How to complete this task =
In the entries below, rewrite the stretch from the line containing "0880-29-0200" through the line containing "500 dan ziyod", swapping "Activities" for "Events" and keeping everything else the same. Leave the pictures out of your answer.

Items from a data source =
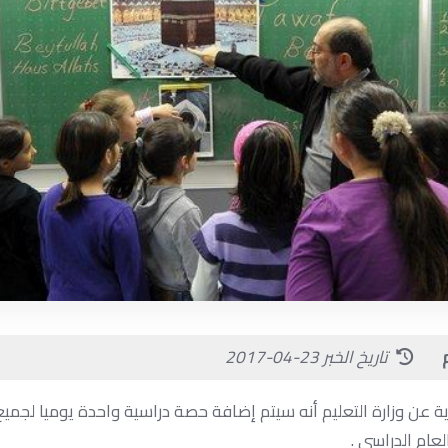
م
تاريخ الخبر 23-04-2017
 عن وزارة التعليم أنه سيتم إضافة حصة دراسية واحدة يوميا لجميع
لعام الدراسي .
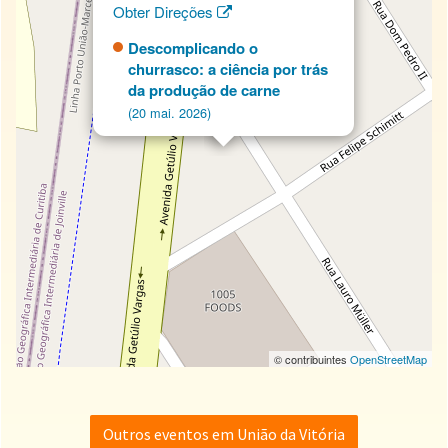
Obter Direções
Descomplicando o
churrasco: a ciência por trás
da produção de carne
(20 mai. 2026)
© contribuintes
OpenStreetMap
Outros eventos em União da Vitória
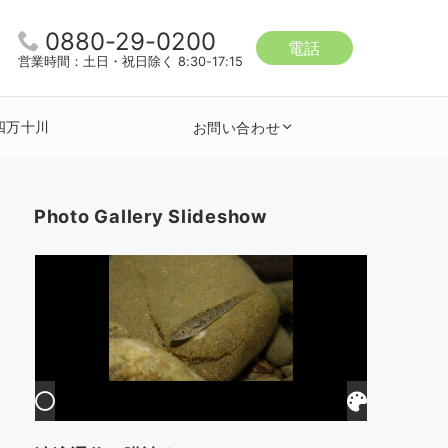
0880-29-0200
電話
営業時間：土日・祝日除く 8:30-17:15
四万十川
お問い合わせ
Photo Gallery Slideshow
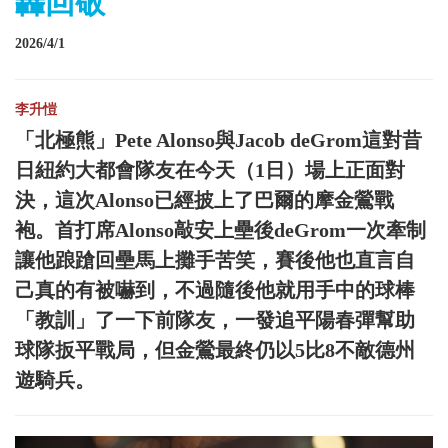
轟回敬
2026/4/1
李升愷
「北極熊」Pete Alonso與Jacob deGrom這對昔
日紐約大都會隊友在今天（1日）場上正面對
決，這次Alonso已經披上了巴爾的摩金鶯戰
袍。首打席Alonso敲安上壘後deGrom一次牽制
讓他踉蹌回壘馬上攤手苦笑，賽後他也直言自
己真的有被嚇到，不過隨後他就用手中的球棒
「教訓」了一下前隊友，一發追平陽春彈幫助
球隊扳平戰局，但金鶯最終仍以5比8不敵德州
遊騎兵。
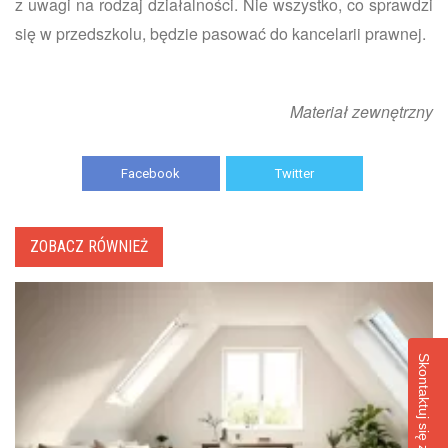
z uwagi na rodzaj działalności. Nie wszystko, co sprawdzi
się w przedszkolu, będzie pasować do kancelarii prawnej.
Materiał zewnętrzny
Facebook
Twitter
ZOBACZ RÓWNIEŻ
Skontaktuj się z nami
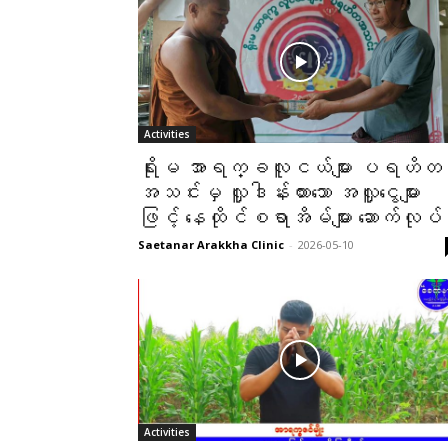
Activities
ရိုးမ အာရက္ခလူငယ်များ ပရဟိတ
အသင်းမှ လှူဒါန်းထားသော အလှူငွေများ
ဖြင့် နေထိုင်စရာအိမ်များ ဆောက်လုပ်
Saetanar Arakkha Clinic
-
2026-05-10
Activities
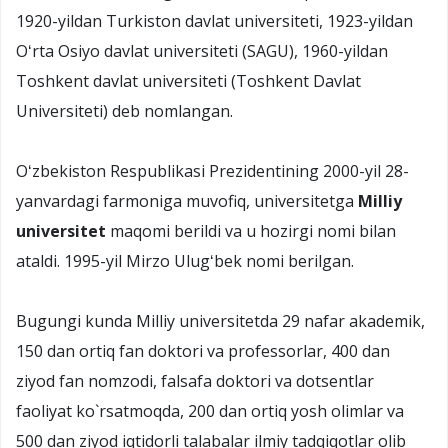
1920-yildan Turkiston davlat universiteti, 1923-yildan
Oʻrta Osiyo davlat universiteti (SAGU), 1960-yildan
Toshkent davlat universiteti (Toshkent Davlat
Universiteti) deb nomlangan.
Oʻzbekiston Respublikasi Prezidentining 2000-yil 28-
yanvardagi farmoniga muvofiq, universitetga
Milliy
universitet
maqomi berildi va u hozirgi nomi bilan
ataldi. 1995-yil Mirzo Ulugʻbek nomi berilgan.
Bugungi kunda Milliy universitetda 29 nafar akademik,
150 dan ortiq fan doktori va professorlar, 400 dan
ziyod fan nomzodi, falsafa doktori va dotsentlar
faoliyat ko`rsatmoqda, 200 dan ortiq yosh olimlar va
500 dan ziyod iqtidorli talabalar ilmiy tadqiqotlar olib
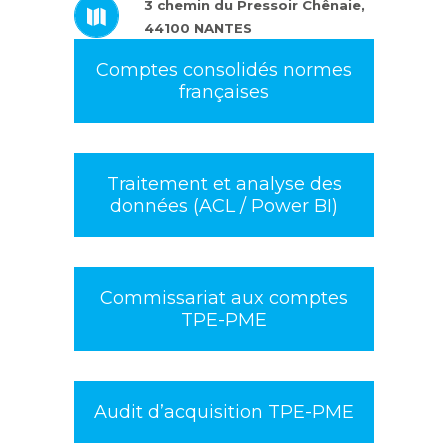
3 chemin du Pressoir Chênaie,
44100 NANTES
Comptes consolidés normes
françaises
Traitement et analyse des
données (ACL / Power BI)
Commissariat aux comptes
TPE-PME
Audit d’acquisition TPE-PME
* * *
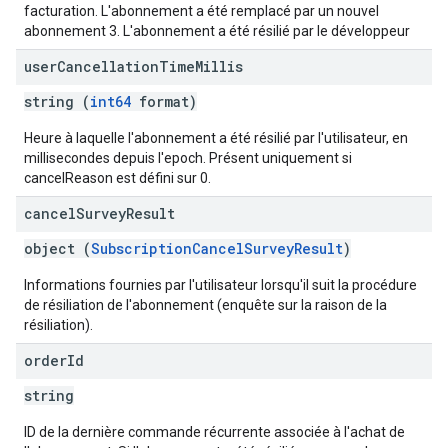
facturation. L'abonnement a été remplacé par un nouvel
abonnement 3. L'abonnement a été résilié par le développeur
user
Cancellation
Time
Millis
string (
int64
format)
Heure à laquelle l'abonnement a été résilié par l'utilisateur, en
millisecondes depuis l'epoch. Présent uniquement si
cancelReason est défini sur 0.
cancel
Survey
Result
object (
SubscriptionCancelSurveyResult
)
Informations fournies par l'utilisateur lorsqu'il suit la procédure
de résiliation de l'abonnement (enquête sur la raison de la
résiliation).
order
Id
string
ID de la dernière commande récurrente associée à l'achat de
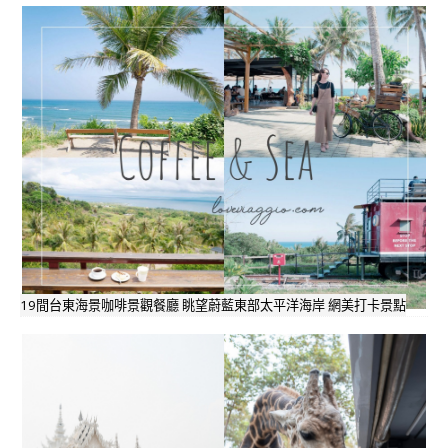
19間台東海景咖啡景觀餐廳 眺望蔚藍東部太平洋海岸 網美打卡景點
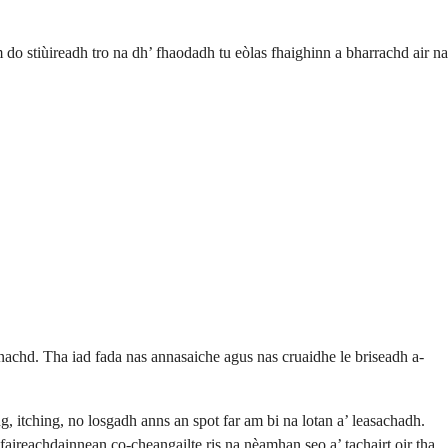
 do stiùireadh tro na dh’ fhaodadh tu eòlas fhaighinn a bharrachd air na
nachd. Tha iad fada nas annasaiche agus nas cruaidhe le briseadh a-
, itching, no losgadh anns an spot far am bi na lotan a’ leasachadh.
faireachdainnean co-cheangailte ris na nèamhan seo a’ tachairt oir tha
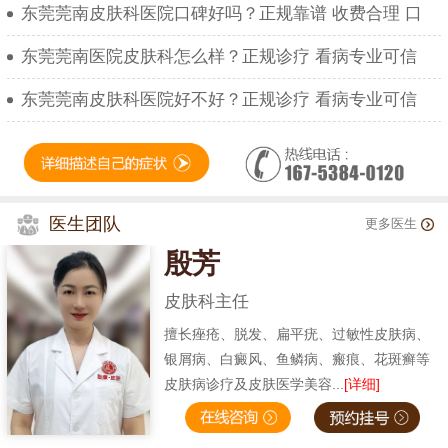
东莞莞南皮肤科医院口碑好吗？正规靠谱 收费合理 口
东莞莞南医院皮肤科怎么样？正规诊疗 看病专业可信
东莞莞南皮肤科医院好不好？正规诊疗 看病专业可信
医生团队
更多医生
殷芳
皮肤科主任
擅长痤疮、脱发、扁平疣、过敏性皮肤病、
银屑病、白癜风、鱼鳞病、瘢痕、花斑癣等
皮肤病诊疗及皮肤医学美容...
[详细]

Worked solution =
0880-29-0200
電話
営業時間：土日・祝日除く 8:30-17:15
四万十川
お問い合わせ
Photo Gallery Slideshow
轟回敬
2026/4/1
李升愷
「北極熊」Pete Alonso與Jacob deGrom這對昔
日紐約大都會隊友在今天（1日）場上正面對
決，這次Alonso已經披上了巴爾的摩金鶯戰
袍。首打席Alonso敲安上壘後deGrom一次牽制
讓他踉蹌回壘馬上攤手苦笑，賽後他也直言自
己真的有被嚇到，不過隨後他就用手中的球棒
「教訓」了一下前隊友，一發追平陽春彈幫助
球隊扳平戰局，但金鶯最終仍以5比8不敵德州
遊騎兵。
z uwagi na rodzaj działalności. Nie wszystko, co sprawdzi
się w przedszkolu, będzie pasować do kancelarii prawnej.
Materiał zewnętrzny
Facebook
Twitter
ZOBACZ RÓWNIEŻ
Skontaktuj się z nami
Events
ရိုးမ အာရက္ခလူငယ်များ ပရဟိတ
အသင်းမှ လှူဒါန်းထားသော အလှူငွေများ
ဖြင့် နေထိုင်စရာအိမ်များ ဆောက်လုပ်
Saetanar Arakkha Clinic
-
2026-05-10
Events
1920-yildan Turkiston davlat universiteti, 1923-yildan
Oʻrta Osiyo davlat universiteti (SAGU), 1960-yildan
Toshkent davlat universiteti (Toshkent Davlat
Universiteti) deb nomlangan.
Oʻzbekiston Respublikasi Prezidentining 2000-yil 28-
yanvardagi farmoniga muvofiq, universitetga
Milliy
universitet
maqomi berildi va u hozirgi nomi bilan
ataldi. 1995-yil Mirzo Ulugʻbek nomi berilgan.
Bugungi kunda Milliy universitetda 29 nafar akademik,
150 dan ortiq fan doktori va professorlar, 400 dan
ziyod fan nomzodi, falsafa doktori va dotsentlar
faoliyat ko`rsatmoqda, 200 dan ortiq yosh olimlar va
500 dan ziyod iqtidorli talabalar ilmiy tadqiqotlar olib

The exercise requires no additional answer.